X’ are the counterfactual values
C stays the same
Y_H are the values of Y had \(X=x'\) happened

[12]:

I = [[x, 4.945536] for x in np.linspace(10, 20, 40)]
I = I + [[14.285582, 4.945536]]
I = pd.DataFrame(I, columns=['X', 'C']) \
    .sort_values(['X']) \
    .reset_index(drop=True)

I.assign(Y=lambda d: f_Y.predict(d) + U_Y) \
    .rename(columns={'X': "X'", 'Y': 'Y_H'})

[12]:

	X'	C	Y_H
0	10.000000	4.945536	30.826953
1	10.256410	4.945536	30.826953
2	10.512821	4.945536	30.826953
3	10.769231	4.945536	30.826953
4	11.025641	4.945536	30.826953
5	11.282051	4.945536	30.803332
6	11.538462	4.945536	30.917718
7	11.794872	4.945536	31.154380
8	12.051282	4.945536	31.324719
9	12.307692	4.945536	31.542255
10	12.564103	4.945536	31.845835
11	12.820513	4.945536	32.753854
12	13.076923	4.945536	34.193431
13	13.333333	4.945536	34.111905
14	13.589744	4.945536	34.367379
15	13.846154	4.945536	34.759914
16	14.102564	4.945536	35.247893
17	14.285582	4.945536	35.373967
18	14.358974	4.945536	35.187050
19	14.615385	4.945536	35.411903
20	14.871795	4.945536	36.303457
21	15.128205	4.945536	36.356752
22	15.384615	4.945536	36.288716
23	15.641026	4.945536	37.023865
24	15.897436	4.945536	37.648353
25	16.153846	4.945536	37.844800
26	16.410256	4.945536	38.028266
27	16.666667	4.945536	38.577302
28	16.923077	4.945536	38.981302
29	17.179487	4.945536	39.178049
30	17.435897	4.945536	39.277327
31	17.692308	4.945536	39.297267
32	17.948718	4.945536	39.433114
33	18.205128	4.945536	39.433114
34	18.461538	4.945536	39.578524
35	18.717949	4.945536	39.578524
36	18.974359	4.945536	39.578524
37	19.230769	4.945536	39.578524
38	19.487179	4.945536	39.578524
39	19.743590	4.945536	39.578524
40	20.000000	4.945536	39.578524

17.5. Summary

It’s easy to do causal inference in the way described above when

you have the causal structure, and
you are operating over continuous variables.

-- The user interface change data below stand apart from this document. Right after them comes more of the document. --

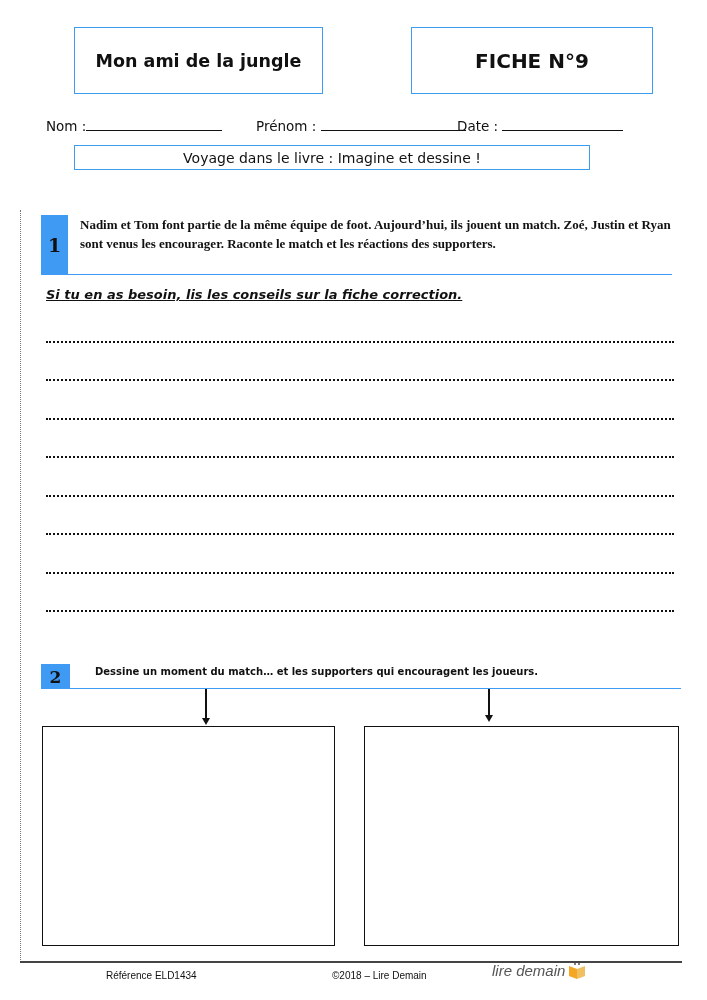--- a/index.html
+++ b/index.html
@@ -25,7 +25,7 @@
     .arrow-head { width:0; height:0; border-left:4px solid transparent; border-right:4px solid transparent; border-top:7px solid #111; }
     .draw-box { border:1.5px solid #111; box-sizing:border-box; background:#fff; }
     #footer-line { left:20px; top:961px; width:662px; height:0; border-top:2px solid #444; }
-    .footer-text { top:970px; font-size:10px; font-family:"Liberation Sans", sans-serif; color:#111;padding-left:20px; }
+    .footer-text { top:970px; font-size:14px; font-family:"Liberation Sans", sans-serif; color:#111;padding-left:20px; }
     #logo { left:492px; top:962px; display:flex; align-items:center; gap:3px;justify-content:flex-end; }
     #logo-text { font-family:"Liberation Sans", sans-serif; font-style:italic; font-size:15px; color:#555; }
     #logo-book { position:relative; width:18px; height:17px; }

After reading this guide, you should be wondering, how do I know \(X\) causes \(Y\) and \(C\) is a confounder for my data? The short answer is, either use a subject matter expert or use a structure learning algorithm. You do not need the causal structure for associational inference, but for interventional and counterfactual inferences, you do.

Additionally, what happens when we have categorical variables and/or operate in probability space instead of raw value space? For example, in this example, we framed the SCMs in terms of raw values (eg \(X=10\), \(X=20\), etc.). How about if we framed them in terms of probabilities? (eg \(P(X=10)\), \(P(X=20)\), etc.)?